▶ [Text under study]:
Discussion in 'Electronic Basics' started by Fritz Oppliger, Apr 19, 2004.

1. ### Fritz OppligerGuest

Yo-
I am measuring a 0...5 VDC over the full range of an ADC. I would like to
magnify a sub-range of the same signal for another channel of the same
ADC. So that I could have the sub-range say from 4VDC to 4.25 VDC scaled
to the full bit resolution width of the ADC.
I understand this is done with an OpAmp. I will have to set it up to
amplify the signal by the correct amount.
Its output voltage will be zero until the bottom threshold voltage of the
desired range is reached, and pegs max at the top and beyond...
How does one shift the new signal such that it refers to the same analog
ground, as I am using the same ADC chip?

Does anyone have pointers to ADC interfacing design techniques for
beginners?

2. ### CFoley1064Guest

Yo, Fritz. (You wouldn't be from Philidelphia, perchance?) The op amp
configuration you're looking for is called a "difference amplifier". You can
google it, or go to www.national.com and look up AN-31 on their website for
details on basic op amp configurations. I'm assuming you're working with a
single +5V supply here. If so, you'll need a "rail-to-rail" op amp to do this
job. Without knowing more about your circumstances, I can't recommend an op
amp for you, but your basic circuit should look like this (view in fixed font

Difference Amplifier Vout = (Rf/Ri)*(VIN-4V)
Rf
___
.---|___|----.

▶ [Activity list]:
• a. Answer these questions using the forum thread above.
(i) What sub-range of the signal does the first poster want scaled to the full bit resolution of the ADC?
(ii) What name does the reply give to the op amp configuration the poster needs?
(iii) What type of op amp does the reply say is needed when working with a single +5V supply?
• b. Rewrite the part of the forum thread between "Discussion in 'Electronic" and "of the ADC.", inclusive, putting "subrange" in place of "sub-range" each time it occurs.

▶ [Dataset records]:
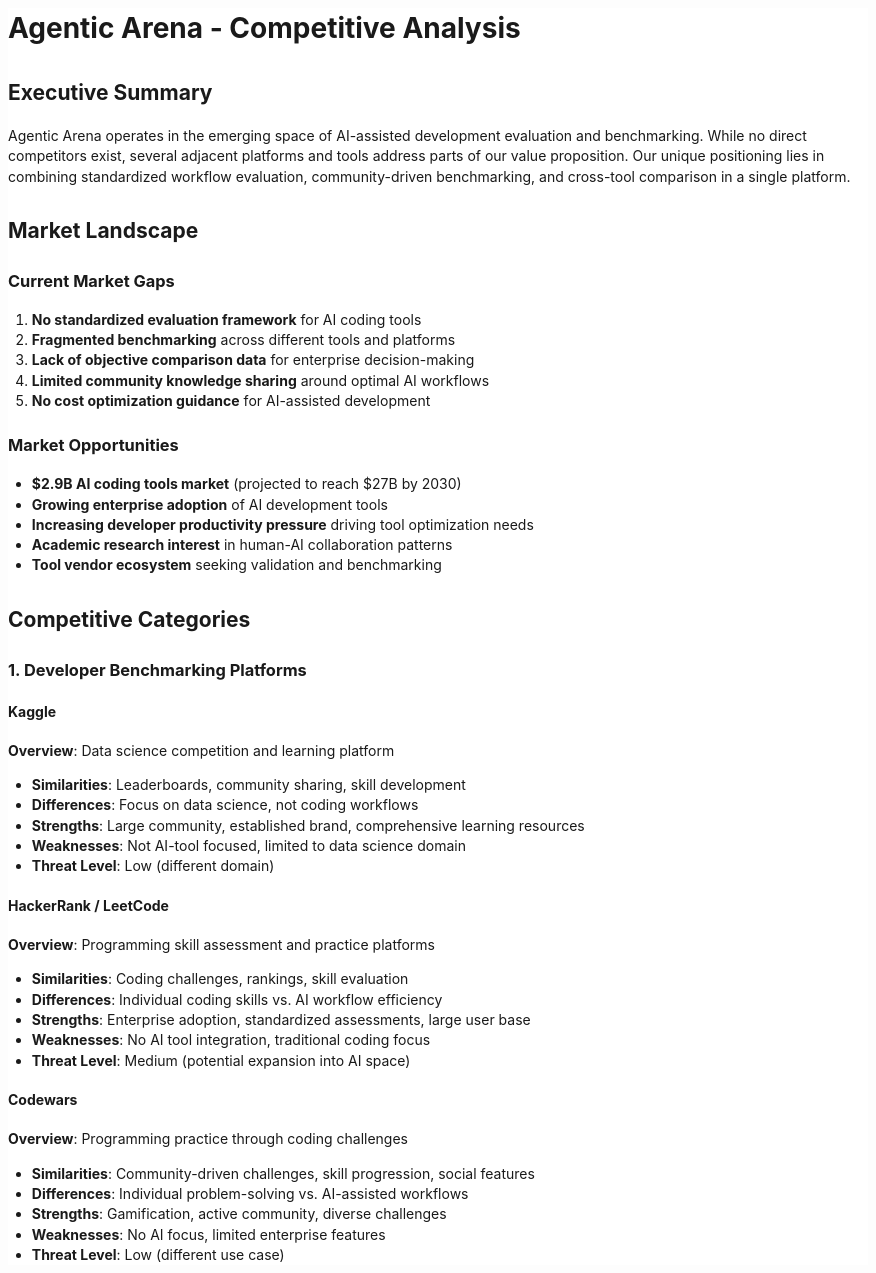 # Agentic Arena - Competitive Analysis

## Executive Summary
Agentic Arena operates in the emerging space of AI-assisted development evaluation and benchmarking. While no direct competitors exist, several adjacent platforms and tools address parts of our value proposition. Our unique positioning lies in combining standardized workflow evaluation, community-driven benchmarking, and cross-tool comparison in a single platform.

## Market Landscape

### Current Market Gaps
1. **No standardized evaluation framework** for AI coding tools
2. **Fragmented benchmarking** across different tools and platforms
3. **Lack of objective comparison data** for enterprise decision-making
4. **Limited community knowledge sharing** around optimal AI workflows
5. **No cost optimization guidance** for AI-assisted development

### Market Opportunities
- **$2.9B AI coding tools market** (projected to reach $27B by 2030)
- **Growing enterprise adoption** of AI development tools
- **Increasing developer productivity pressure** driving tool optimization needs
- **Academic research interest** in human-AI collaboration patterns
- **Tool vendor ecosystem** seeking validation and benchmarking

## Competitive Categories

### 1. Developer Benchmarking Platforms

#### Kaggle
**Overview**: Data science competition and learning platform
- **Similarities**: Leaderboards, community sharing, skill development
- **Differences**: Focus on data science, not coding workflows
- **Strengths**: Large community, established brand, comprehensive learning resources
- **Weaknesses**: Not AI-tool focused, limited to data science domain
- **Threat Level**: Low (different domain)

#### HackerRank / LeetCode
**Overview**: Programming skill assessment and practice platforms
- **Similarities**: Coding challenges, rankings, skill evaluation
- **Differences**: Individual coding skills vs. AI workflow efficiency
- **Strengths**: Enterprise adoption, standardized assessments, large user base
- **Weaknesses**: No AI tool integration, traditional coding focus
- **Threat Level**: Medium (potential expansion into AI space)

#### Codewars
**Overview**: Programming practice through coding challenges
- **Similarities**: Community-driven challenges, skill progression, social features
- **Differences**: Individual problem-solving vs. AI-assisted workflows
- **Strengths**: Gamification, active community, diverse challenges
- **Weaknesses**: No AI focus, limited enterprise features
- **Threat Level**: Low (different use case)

...

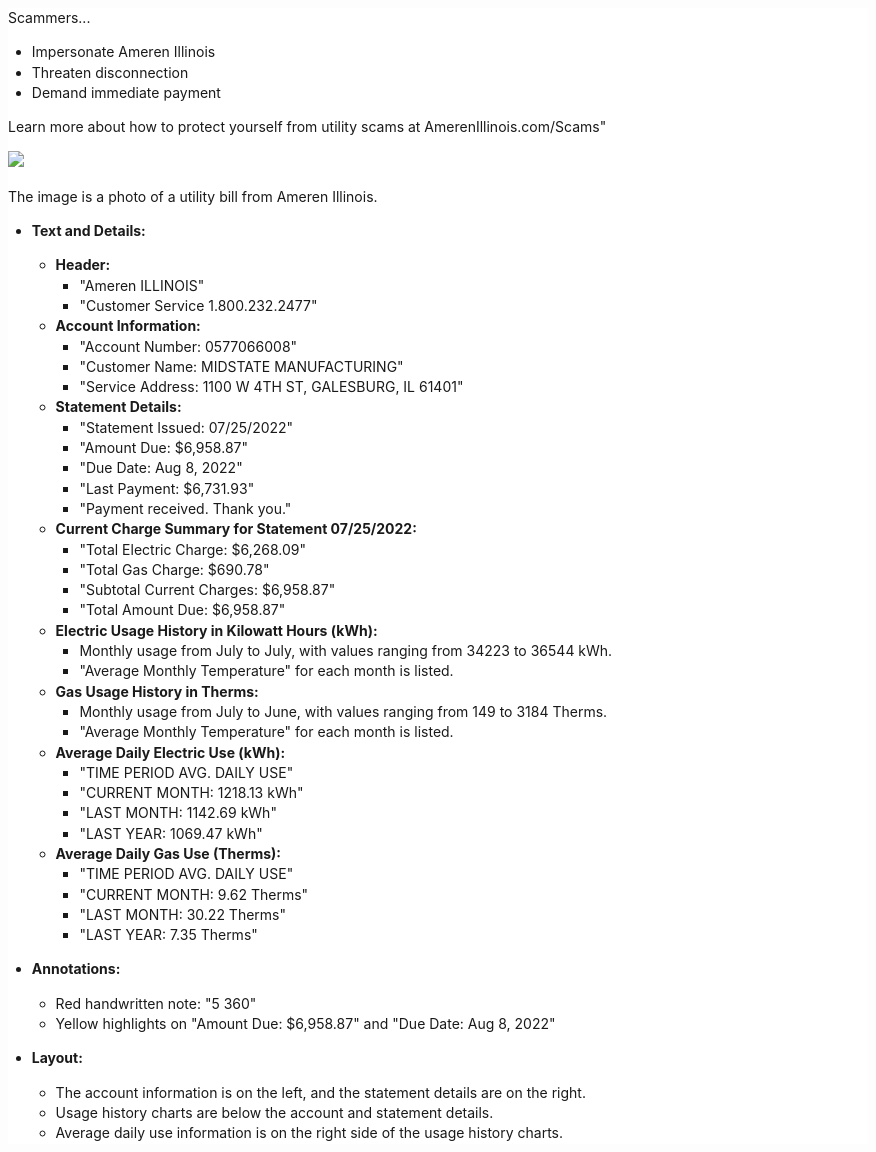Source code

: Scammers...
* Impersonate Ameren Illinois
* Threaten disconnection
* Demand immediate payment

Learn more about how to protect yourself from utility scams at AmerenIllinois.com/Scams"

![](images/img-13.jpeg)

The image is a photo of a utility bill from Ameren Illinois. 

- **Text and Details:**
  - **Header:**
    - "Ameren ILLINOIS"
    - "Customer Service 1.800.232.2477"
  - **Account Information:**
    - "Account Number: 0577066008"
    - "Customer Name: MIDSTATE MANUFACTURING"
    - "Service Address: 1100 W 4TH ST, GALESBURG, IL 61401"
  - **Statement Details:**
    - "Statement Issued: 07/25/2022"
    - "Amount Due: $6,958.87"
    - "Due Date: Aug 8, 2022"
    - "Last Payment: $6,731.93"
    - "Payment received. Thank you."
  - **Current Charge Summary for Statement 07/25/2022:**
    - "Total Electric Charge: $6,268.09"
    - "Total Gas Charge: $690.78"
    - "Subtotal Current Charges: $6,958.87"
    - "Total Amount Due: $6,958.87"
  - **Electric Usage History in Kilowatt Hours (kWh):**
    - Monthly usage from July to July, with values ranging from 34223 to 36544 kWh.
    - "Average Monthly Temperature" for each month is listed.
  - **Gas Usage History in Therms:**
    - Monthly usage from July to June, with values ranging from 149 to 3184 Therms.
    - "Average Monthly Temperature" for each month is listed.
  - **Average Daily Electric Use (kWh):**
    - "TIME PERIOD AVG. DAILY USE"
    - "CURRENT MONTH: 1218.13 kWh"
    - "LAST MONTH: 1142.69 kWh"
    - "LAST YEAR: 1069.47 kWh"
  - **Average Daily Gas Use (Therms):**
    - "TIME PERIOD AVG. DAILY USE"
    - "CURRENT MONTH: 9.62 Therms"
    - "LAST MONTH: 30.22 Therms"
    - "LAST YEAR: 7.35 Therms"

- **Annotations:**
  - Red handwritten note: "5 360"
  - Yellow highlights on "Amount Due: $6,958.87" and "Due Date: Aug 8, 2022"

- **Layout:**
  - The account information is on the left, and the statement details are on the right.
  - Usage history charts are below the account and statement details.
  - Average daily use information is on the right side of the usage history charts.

▶ [Responses by item number]:
• a.
(i) From 4 VDC to 4.25 VDC.
(ii) A "difference amplifier."
(iii) A "rail-to-rail" op amp.

• b.
Discussion in 'Electronic Basics' started by Fritz Oppliger, Apr 19, 2004.

1. ### Fritz OppligerGuest

Yo-
I am measuring a 0...5 VDC over the full range of an ADC. I would like to
magnify a subrange of the same signal for another channel of the same
ADC. So that I could have the subrange say from 4VDC to 4.25 VDC scaled
to the full bit resolution width of the ADC.